§ **WORK ORDER**
Across all entries below, how many lines include "value"? Only the number, please.

Stored data entries

# # # # # # #

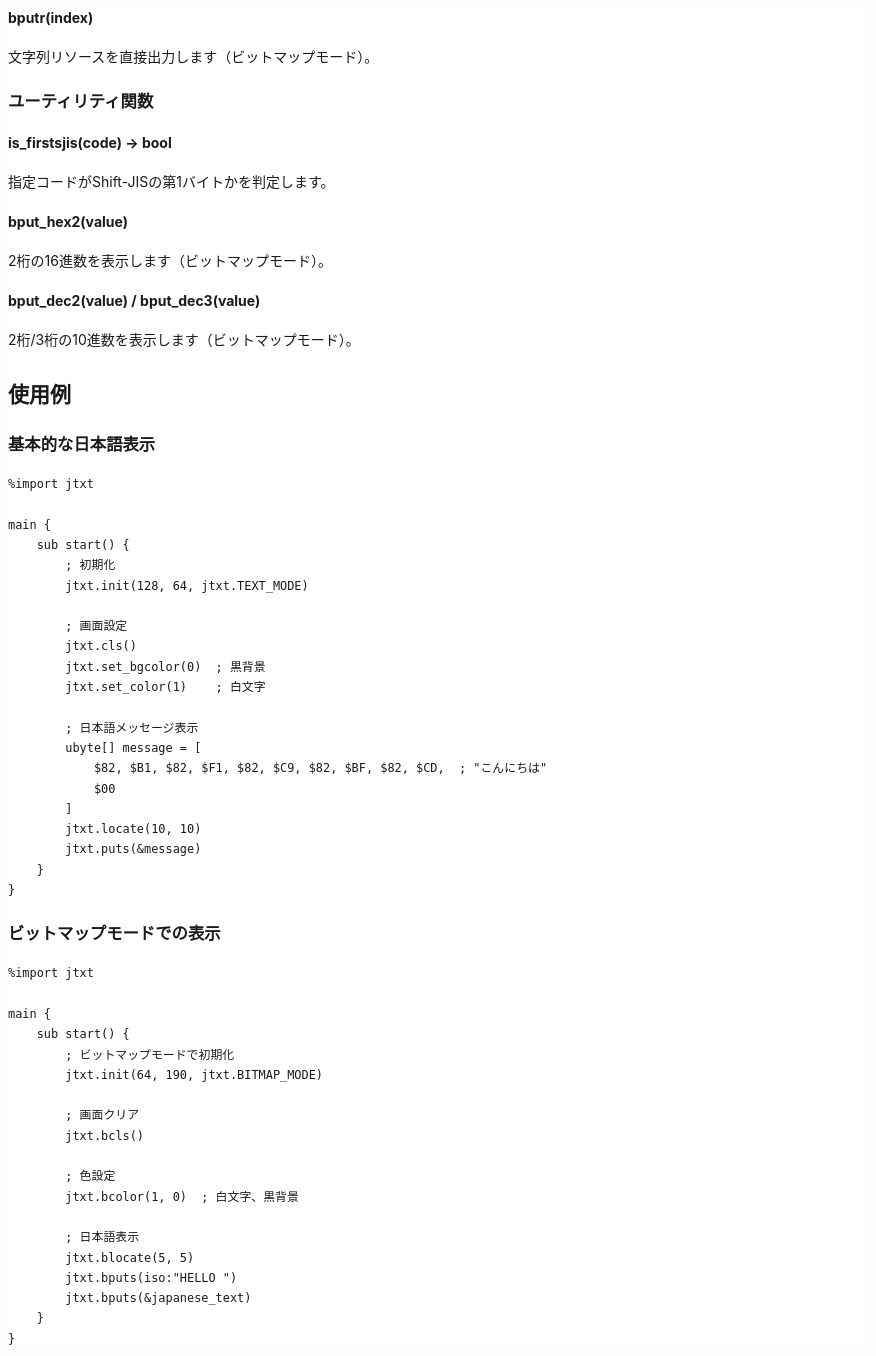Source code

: #### bputr(index)  
文字列リソースを直接出力します（ビットマップモード）。

### ユーティリティ関数

#### is_firstsjis(code) -> bool
指定コードがShift-JISの第1バイトかを判定します。

#### bput_hex2(value)
2桁の16進数を表示します（ビットマップモード）。

#### bput_dec2(value) / bput_dec3(value)
2桁/3桁の10進数を表示します（ビットマップモード）。

## 使用例

### 基本的な日本語表示
```prog8
%import jtxt

main {
    sub start() {
        ; 初期化
        jtxt.init(128, 64, jtxt.TEXT_MODE)
        
        ; 画面設定
        jtxt.cls()
        jtxt.set_bgcolor(0)  ; 黒背景
        jtxt.set_color(1)    ; 白文字
        
        ; 日本語メッセージ表示
        ubyte[] message = [
            $82, $B1, $82, $F1, $82, $C9, $82, $BF, $82, $CD,  ; "こんにちは"
            $00
        ]
        jtxt.locate(10, 10)
        jtxt.puts(&message)
    }
}
```

### ビットマップモードでの表示
```prog8
%import jtxt

main {
    sub start() {
        ; ビットマップモードで初期化
        jtxt.init(64, 190, jtxt.BITMAP_MODE)
        
        ; 画面クリア
        jtxt.bcls()
        
        ; 色設定
        jtxt.bcolor(1, 0)  ; 白文字、黒背景
        
        ; 日本語表示
        jtxt.blocate(5, 5)
        jtxt.bputs(iso:"HELLO ")
        jtxt.bputs(&japanese_text)
    }
}
```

# # # # # # #

§ **EXERCISE RESPONSE**
2